Instructions for the task: Can you print every line of text in the items below, word for word, leaving the pictures out?

------------------------------

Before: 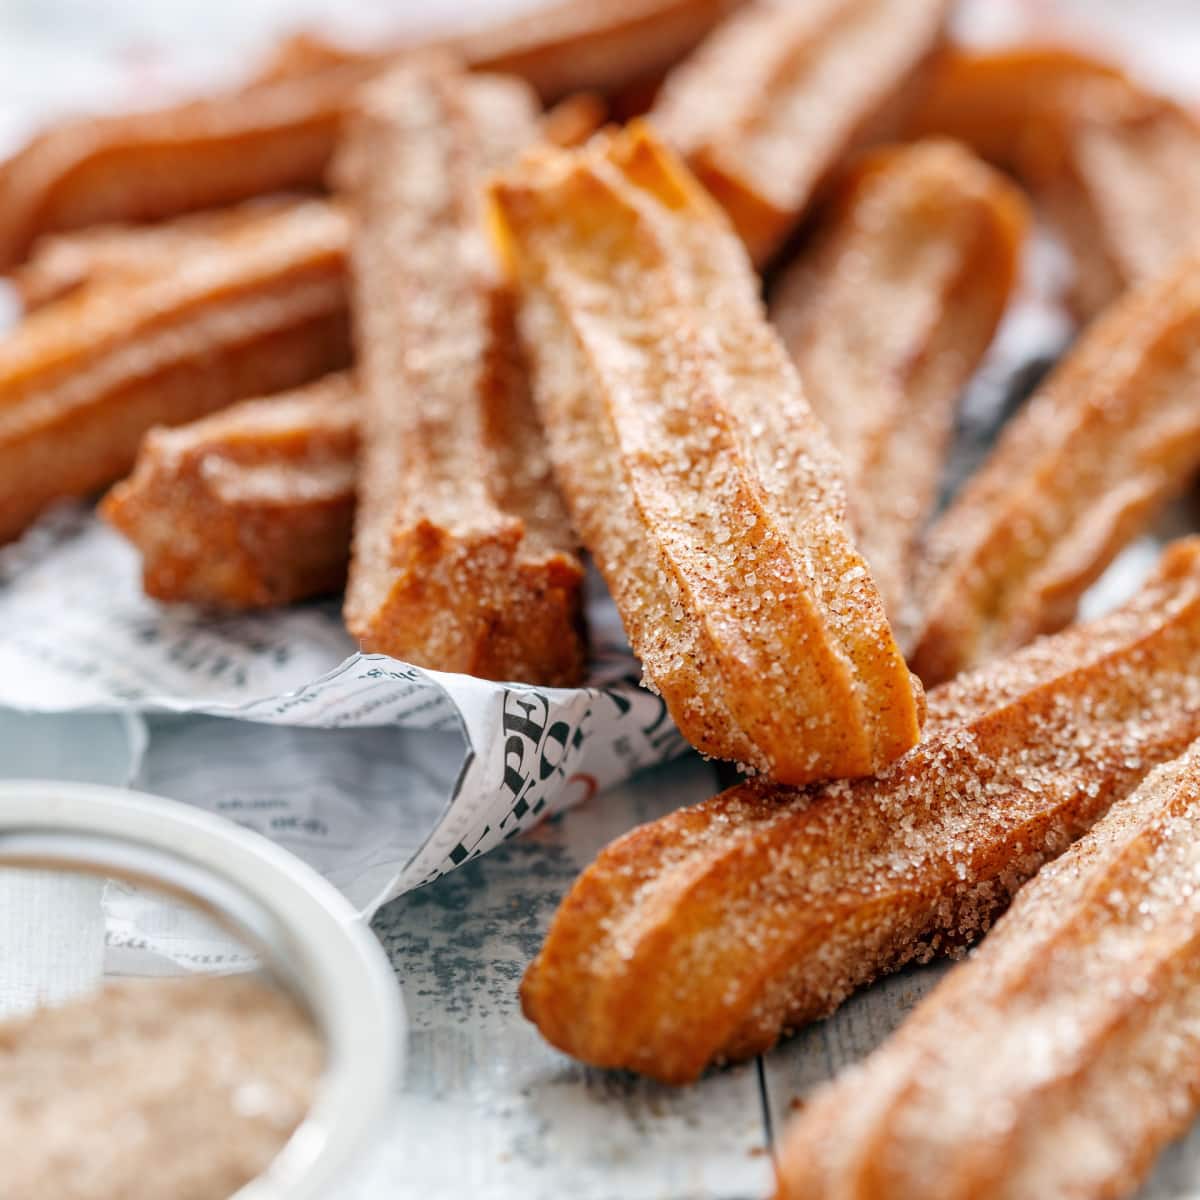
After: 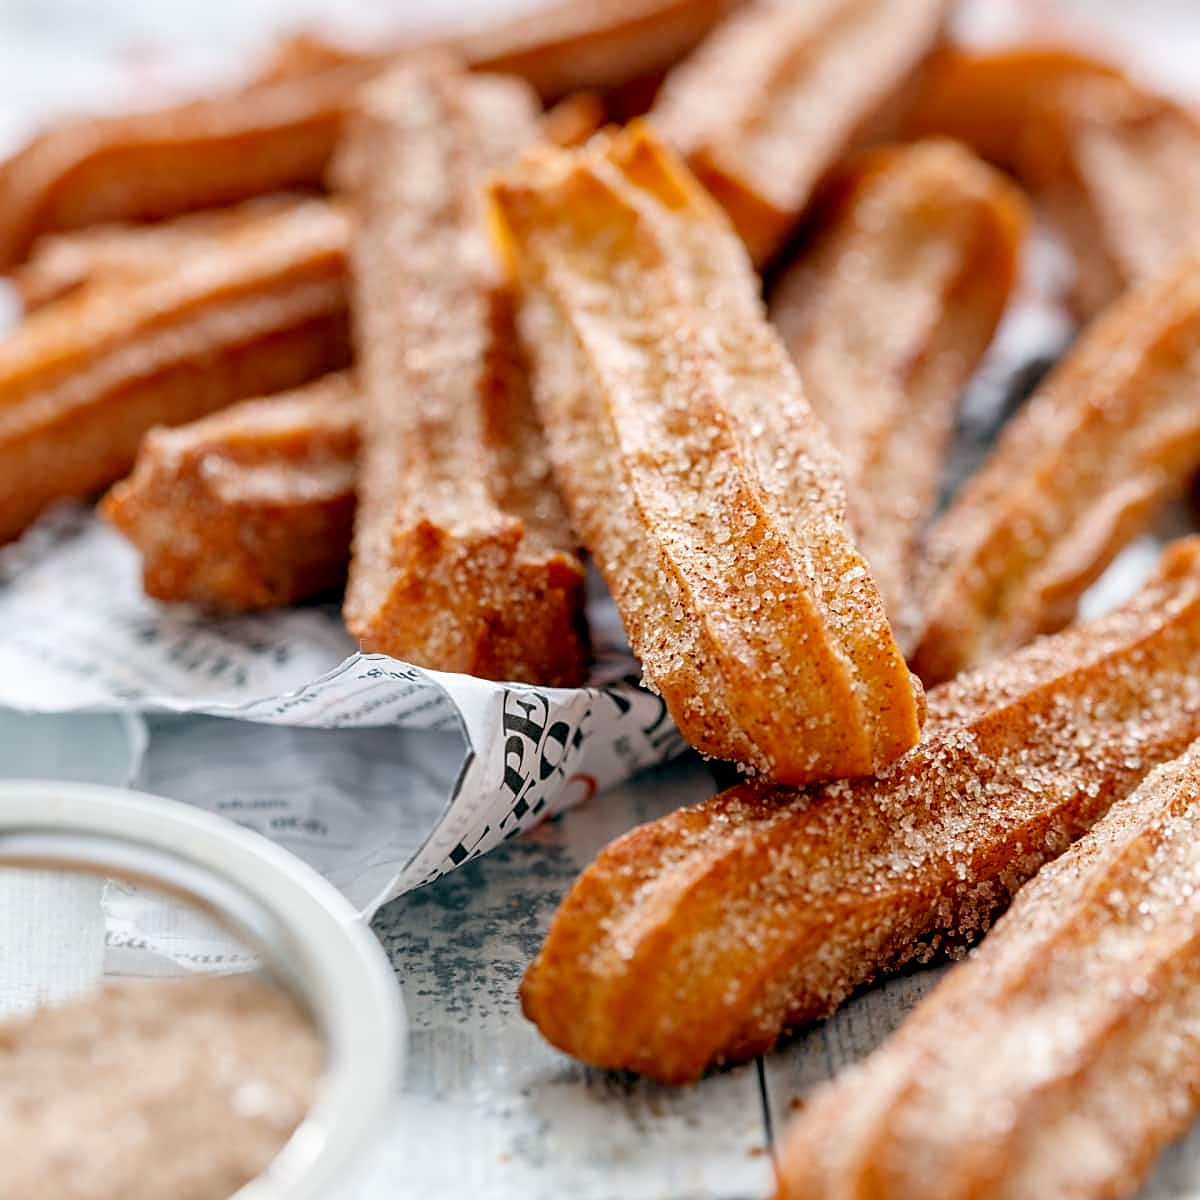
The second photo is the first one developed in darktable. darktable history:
exposure: black level correction 0.009, compensate highlight preservation false
sharpen: on, module defaults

------------------------------

Answer to this task:
Before: 
After: 
The second photo is the first one developed in darktable. darktable history:
exposure: black level correction 0.009, compensate highlight preservation false
sharpen: on, module defaults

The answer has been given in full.